Stored records
——
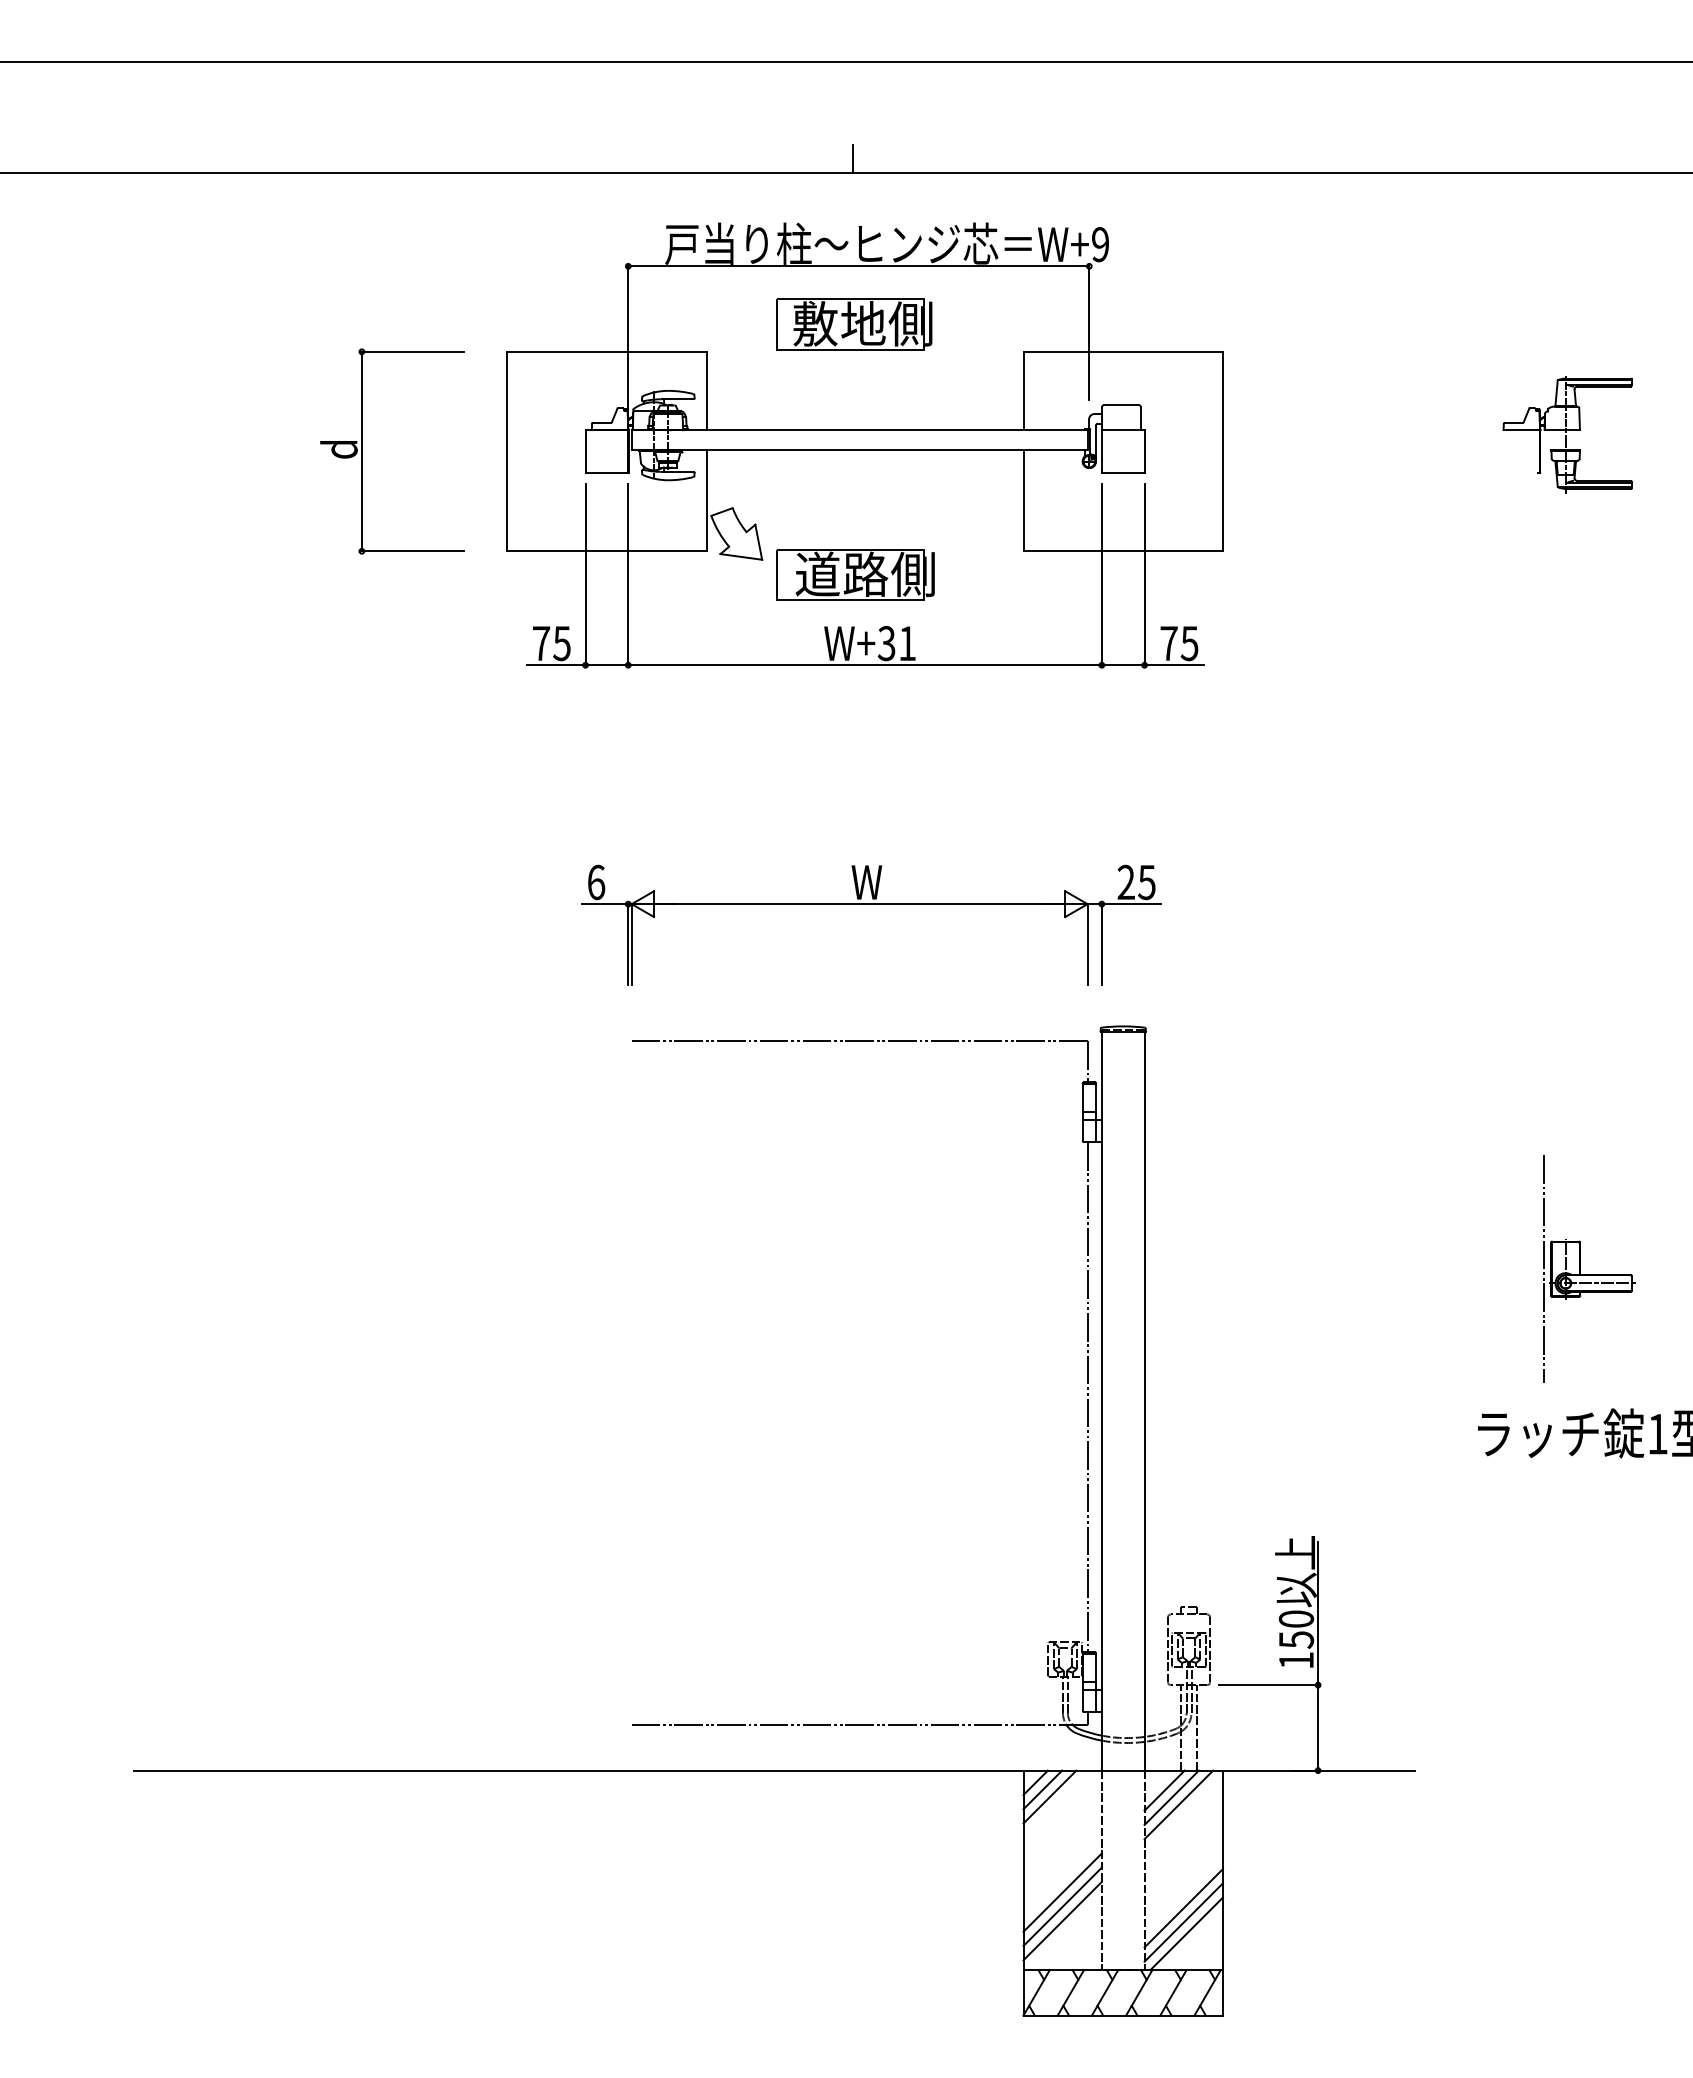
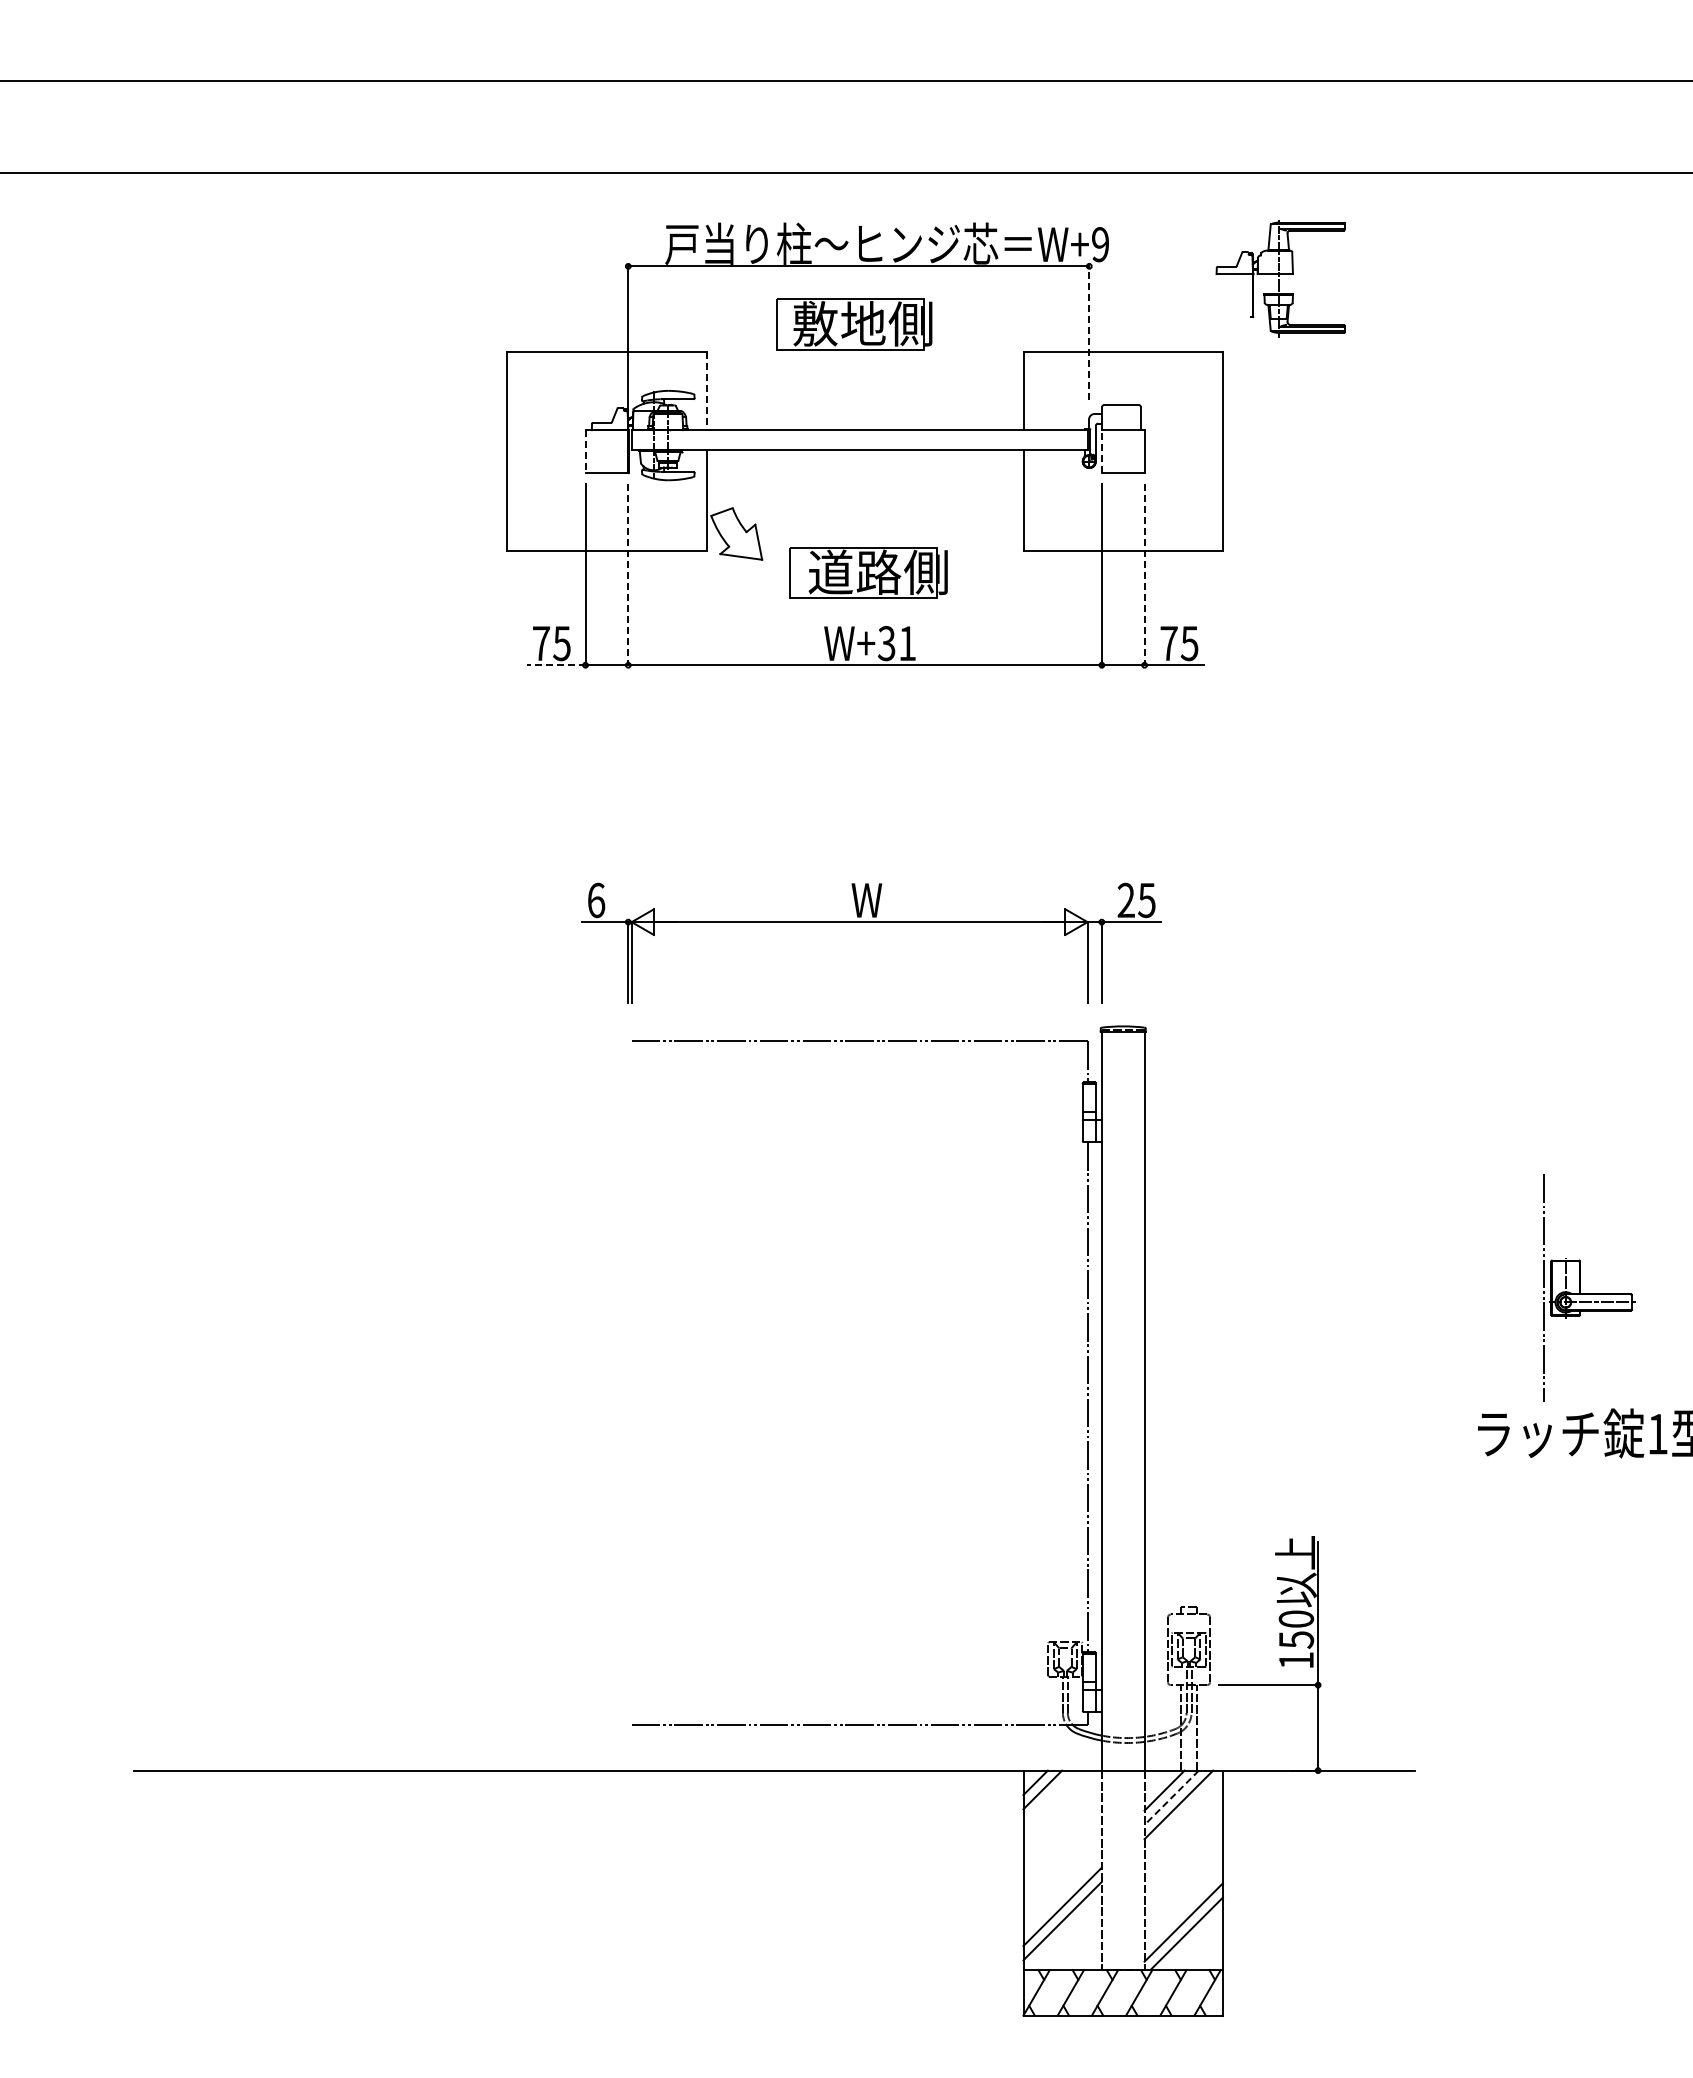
line at (845, 62) position: (845, 62) -> (845, 81)
line at (852, 158): present -> none
line at (1089, 332): solid -> dashed
line at (706, 391): solid -> dashed
part at (1567, 434) position: (1567, 434) -> (1280, 278)
part at (362, 451): present -> none
line at (1101, 451): solid -> dashed
line at (585, 452): solid -> dashed
part at (855, 574) position: (855, 574) -> (868, 572)
line at (628, 575): solid -> dashed
line at (1144, 575): solid -> dashed
line at (555, 665): solid -> dashed
part at (871, 904) position: (871, 904) -> (871, 922)
part at (1589, 1268) position: (1589, 1268) -> (1589, 1287)
line at (1049, 1796): present -> none
line at (1171, 1798): solid -> dashed
line at (1062, 1892): present -> none
line at (1183, 1908): present -> none
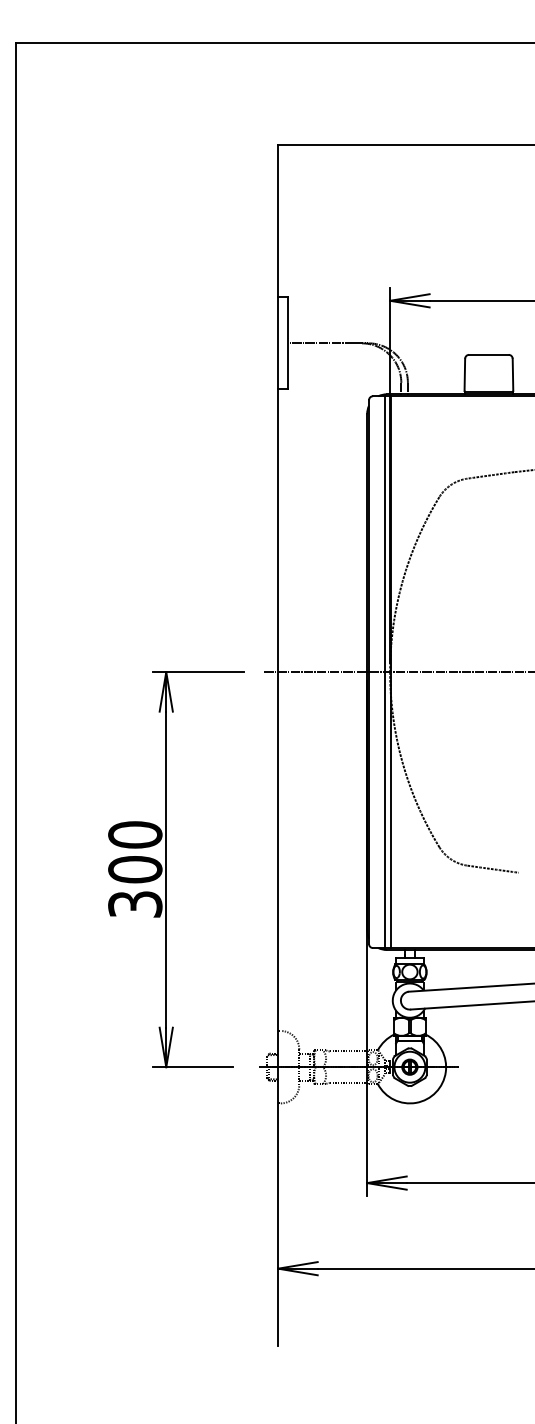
——
**STATED TASK**:
Copy out word for word every line of the entries, starting with the first line and ending with the line that contains "line at (1062, 1892): present -> none", with both of those lines included. Leave the pictures out of your answer.

**OUTPUT**:
line at (845, 62) position: (845, 62) -> (845, 81)
line at (852, 158): present -> none
line at (1089, 332): solid -> dashed
line at (706, 391): solid -> dashed
part at (1567, 434) position: (1567, 434) -> (1280, 278)
part at (362, 451): present -> none
line at (1101, 451): solid -> dashed
line at (585, 452): solid -> dashed
part at (855, 574) position: (855, 574) -> (868, 572)
line at (628, 575): solid -> dashed
line at (1144, 575): solid -> dashed
line at (555, 665): solid -> dashed
part at (871, 904) position: (871, 904) -> (871, 922)
part at (1589, 1268) position: (1589, 1268) -> (1589, 1287)
line at (1049, 1796): present -> none
line at (1171, 1798): solid -> dashed
line at (1062, 1892): present -> none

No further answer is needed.